I think it depends strongly on the meaning of pollutant, which to my mind is a foreign chemical that is harmful in nature. Since CO2 exists natively, it might be harmful in nature at concentration, but so is water. Water will never be declared a liquid pollutant even though it is currently destroying crops throughout the Mississippi basin.
I think for something to be a pollutant in the sense people understand, it would need to be a minor and unnatural addition, not something that is expected to be present in large amounts in the ideal situation, but instead is present in somewhat larger amounts.
I actually agree with the decision, it's probably better for this kind of decision to be a political one rather than a bureaucratic one.
The decision makes it a bureaucratic one rather than a judicial one.
The real problem here is that major SCOTUS decisions are fundamentally wrong. On Commerce Clause, on the taxing power, on delegation of legislative authority to the executive branch . . . .
where the Republican majority in the House of Representatives is trying to figure out a way to prevent the EPA from going forward with its efforts to ration carbon dioxide.
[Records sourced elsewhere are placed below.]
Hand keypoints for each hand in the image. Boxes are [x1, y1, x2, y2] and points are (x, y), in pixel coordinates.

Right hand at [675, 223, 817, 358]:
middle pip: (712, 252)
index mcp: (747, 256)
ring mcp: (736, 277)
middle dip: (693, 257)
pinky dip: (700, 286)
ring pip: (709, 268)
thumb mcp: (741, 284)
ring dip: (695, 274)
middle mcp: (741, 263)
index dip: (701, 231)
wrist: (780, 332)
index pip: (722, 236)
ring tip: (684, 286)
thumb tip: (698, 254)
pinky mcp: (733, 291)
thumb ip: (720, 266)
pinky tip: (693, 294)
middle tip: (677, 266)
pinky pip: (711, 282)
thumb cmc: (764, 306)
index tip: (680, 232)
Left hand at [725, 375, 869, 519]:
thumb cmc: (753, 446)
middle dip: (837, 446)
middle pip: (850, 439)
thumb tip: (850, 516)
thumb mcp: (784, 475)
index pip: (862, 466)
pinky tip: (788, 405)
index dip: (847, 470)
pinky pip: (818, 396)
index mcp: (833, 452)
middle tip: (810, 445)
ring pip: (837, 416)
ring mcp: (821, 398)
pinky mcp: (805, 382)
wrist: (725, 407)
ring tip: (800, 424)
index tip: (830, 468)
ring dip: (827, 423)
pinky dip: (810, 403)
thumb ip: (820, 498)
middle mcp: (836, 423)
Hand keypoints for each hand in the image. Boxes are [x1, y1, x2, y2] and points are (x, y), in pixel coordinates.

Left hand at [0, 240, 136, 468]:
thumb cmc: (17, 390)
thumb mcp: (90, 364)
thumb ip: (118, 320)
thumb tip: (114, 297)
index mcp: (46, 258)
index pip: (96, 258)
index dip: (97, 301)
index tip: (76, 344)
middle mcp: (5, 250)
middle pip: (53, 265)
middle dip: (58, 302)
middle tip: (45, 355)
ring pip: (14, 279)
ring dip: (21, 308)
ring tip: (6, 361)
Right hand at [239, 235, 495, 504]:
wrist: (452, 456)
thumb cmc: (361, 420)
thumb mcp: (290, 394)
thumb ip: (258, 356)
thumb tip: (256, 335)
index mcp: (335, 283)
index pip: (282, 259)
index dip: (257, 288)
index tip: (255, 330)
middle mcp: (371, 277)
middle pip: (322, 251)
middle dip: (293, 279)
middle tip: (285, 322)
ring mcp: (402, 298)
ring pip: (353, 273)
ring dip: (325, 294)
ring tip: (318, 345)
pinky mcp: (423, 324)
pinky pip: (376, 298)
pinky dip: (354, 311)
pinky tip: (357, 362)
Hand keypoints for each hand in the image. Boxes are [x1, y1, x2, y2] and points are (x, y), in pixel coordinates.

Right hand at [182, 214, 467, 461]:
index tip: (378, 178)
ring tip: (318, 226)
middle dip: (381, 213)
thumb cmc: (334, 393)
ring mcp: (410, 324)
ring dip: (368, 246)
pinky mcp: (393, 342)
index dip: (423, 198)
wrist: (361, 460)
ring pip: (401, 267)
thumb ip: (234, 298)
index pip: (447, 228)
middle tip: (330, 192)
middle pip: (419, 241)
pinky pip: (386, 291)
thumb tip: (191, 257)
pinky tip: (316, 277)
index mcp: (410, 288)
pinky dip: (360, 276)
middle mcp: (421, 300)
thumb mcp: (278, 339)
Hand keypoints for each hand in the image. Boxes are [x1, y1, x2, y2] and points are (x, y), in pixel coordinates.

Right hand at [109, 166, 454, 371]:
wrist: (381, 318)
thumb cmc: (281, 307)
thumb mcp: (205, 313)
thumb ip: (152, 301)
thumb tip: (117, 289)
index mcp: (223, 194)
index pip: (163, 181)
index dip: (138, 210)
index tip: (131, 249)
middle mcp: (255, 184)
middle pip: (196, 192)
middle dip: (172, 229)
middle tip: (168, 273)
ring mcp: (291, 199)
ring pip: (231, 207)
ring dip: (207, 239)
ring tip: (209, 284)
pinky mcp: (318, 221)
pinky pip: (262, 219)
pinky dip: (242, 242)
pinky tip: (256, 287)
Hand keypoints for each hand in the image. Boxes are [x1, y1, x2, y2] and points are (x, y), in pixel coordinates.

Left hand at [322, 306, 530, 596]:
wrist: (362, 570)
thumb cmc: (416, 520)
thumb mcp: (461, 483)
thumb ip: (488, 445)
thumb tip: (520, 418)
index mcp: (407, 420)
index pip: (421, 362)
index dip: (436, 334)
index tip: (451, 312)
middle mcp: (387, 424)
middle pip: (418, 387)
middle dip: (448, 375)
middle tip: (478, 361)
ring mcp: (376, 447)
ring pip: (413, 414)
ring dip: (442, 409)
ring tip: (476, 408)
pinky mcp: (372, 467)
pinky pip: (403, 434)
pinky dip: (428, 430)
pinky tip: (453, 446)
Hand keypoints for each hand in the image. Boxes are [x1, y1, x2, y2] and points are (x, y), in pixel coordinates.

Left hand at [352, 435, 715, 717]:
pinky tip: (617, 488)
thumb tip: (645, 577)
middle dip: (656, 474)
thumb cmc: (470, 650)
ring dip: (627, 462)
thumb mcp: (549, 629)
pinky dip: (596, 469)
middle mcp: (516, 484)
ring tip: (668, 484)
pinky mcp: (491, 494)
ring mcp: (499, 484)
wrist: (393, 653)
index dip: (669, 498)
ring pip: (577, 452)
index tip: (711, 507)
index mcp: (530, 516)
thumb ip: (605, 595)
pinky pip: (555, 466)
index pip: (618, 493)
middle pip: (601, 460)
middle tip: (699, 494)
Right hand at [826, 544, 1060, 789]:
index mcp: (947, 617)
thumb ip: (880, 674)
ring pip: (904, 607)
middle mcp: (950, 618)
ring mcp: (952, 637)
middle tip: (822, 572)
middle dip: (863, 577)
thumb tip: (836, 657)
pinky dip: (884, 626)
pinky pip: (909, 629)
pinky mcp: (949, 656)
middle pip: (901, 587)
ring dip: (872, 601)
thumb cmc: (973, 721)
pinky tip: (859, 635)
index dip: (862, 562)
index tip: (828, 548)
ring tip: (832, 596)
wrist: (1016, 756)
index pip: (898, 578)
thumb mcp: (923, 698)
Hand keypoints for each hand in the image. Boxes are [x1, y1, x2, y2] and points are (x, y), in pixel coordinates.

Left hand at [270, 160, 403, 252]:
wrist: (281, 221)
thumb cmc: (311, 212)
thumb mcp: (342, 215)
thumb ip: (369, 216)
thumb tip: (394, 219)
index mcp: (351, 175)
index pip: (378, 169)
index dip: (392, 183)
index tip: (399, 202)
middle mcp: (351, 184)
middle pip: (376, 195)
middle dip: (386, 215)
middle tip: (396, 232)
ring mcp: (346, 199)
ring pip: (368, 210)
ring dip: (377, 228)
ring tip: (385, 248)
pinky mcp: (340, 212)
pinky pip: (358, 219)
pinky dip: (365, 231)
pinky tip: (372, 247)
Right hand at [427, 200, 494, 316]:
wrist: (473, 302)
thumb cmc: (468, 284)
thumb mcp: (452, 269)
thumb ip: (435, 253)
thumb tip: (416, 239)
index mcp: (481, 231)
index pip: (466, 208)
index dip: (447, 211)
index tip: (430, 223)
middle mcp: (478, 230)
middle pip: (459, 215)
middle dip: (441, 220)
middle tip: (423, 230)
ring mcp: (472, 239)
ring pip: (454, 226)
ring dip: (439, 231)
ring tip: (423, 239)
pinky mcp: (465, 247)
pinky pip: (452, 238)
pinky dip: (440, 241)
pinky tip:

It seems like the only time I can really get behind something one team is doing is when they are trying to block actions of the other team.
Ginsburg- "The Court remains mindful that it does not have creative power akin to that vested in Congress. It is altogether fitting that Congress designated an expert agency, here, EPA, as best suited to serve as primary regulator of greenhouse gas emissions. The expert agency is surely better equipped to do the job than individual district judges issuing ad hoc, case-by-case injunctions. Federal judges lack the scientific, economic, and technological resources an agency can utilize in coping with issues of this order."